## GIVEN ENTRIES:
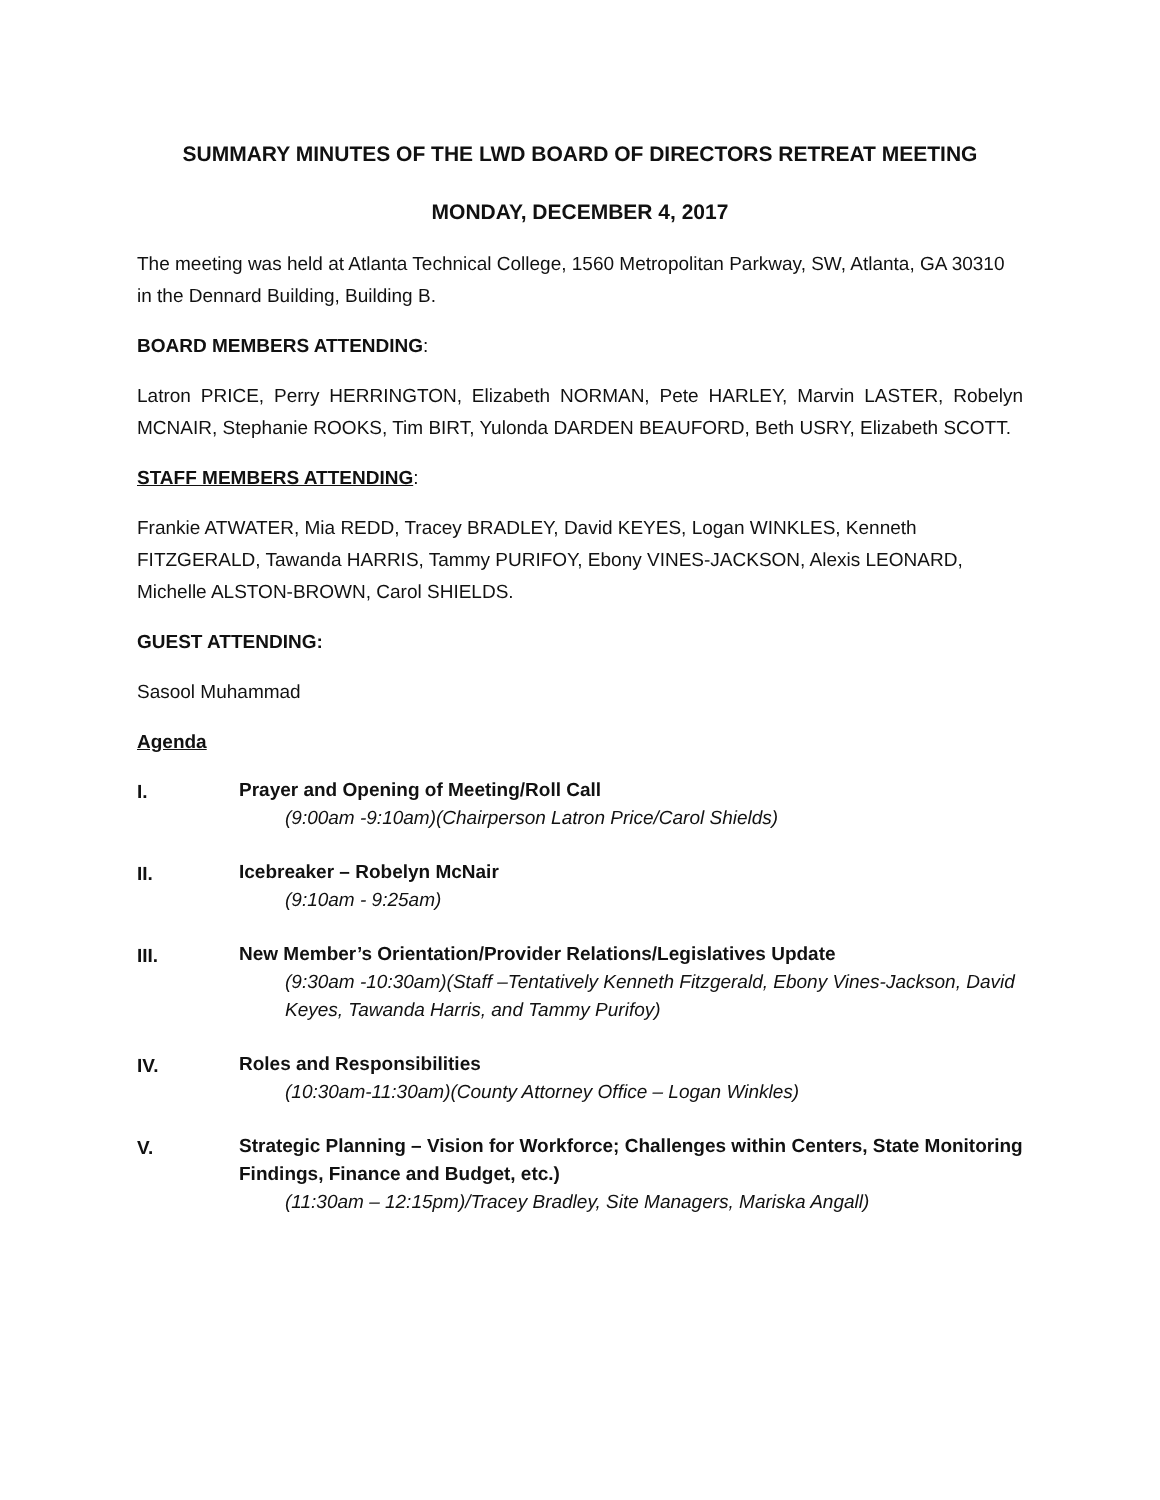SUMMARY MINUTES OF THE LWD BOARD OF DIRECTORS RETREAT MEETING
MONDAY, DECEMBER 4, 2017
The meeting was held at Atlanta Technical College, 1560 Metropolitan Parkway, SW, Atlanta, GA 30310 in the Dennard Building, Building B.
BOARD MEMBERS ATTENDING:
Latron PRICE, Perry HERRINGTON, Elizabeth NORMAN, Pete HARLEY, Marvin LASTER, Robelyn MCNAIR, Stephanie ROOKS, Tim BIRT, Yulonda DARDEN BEAUFORD, Beth USRY, Elizabeth SCOTT.
STAFF MEMBERS ATTENDING:
Frankie ATWATER, Mia REDD, Tracey BRADLEY, David KEYES, Logan WINKLES, Kenneth FITZGERALD, Tawanda HARRIS, Tammy PURIFOY, Ebony VINES-JACKSON, Alexis LEONARD, Michelle ALSTON-BROWN, Carol SHIELDS.
GUEST ATTENDING:
Sasool Muhammad
Agenda
I.
Prayer and Opening of Meeting/Roll Call
(9:00am -9:10am)(Chairperson Latron Price/Carol Shields)
II.
Icebreaker – Robelyn McNair
(9:10am - 9:25am)
III.
New Member’s Orientation/Provider Relations/Legislatives Update
(9:30am -10:30am)(Staff –Tentatively Kenneth Fitzgerald, Ebony Vines-Jackson, David Keyes, Tawanda Harris, and Tammy Purifoy)
IV.
Roles and Responsibilities
(10:30am-11:30am)(County Attorney Office – Logan Winkles)
V.
Strategic Planning – Vision for Workforce; Challenges within Centers, State Monitoring Findings, Finance and Budget, etc.)
(11:30am – 12:15pm)/Tracey Bradley, Site Managers, Mariska Angall)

## EXERCISE GOAL:
Retype the entries verbatim and drop the pictures.

## YOUR SOLUTION:
SUMMARY MINUTES OF THE LWD BOARD OF DIRECTORS RETREAT MEETING
MONDAY, DECEMBER 4, 2017
The meeting was held at Atlanta Technical College, 1560 Metropolitan Parkway, SW, Atlanta, GA 30310 in the Dennard Building, Building B.
BOARD MEMBERS ATTENDING:
Latron PRICE, Perry HERRINGTON, Elizabeth NORMAN, Pete HARLEY, Marvin LASTER, Robelyn MCNAIR, Stephanie ROOKS, Tim BIRT, Yulonda DARDEN BEAUFORD, Beth USRY, Elizabeth SCOTT.
STAFF MEMBERS ATTENDING:
Frankie ATWATER, Mia REDD, Tracey BRADLEY, David KEYES, Logan WINKLES, Kenneth FITZGERALD, Tawanda HARRIS, Tammy PURIFOY, Ebony VINES-JACKSON, Alexis LEONARD, Michelle ALSTON-BROWN, Carol SHIELDS.
GUEST ATTENDING:
Sasool Muhammad
Agenda
I.
Prayer and Opening of Meeting/Roll Call
(9:00am -9:10am)(Chairperson Latron Price/Carol Shields)
II.
Icebreaker – Robelyn McNair
(9:10am - 9:25am)
III.
New Member’s Orientation/Provider Relations/Legislatives Update
(9:30am -10:30am)(Staff –Tentatively Kenneth Fitzgerald, Ebony Vines-Jackson, David Keyes, Tawanda Harris, and Tammy Purifoy)
IV.
Roles and Responsibilities
(10:30am-11:30am)(County Attorney Office – Logan Winkles)
V.
Strategic Planning – Vision for Workforce; Challenges within Centers, State Monitoring Findings, Finance and Budget, etc.)
(11:30am – 12:15pm)/Tracey Bradley, Site Managers, Mariska Angall)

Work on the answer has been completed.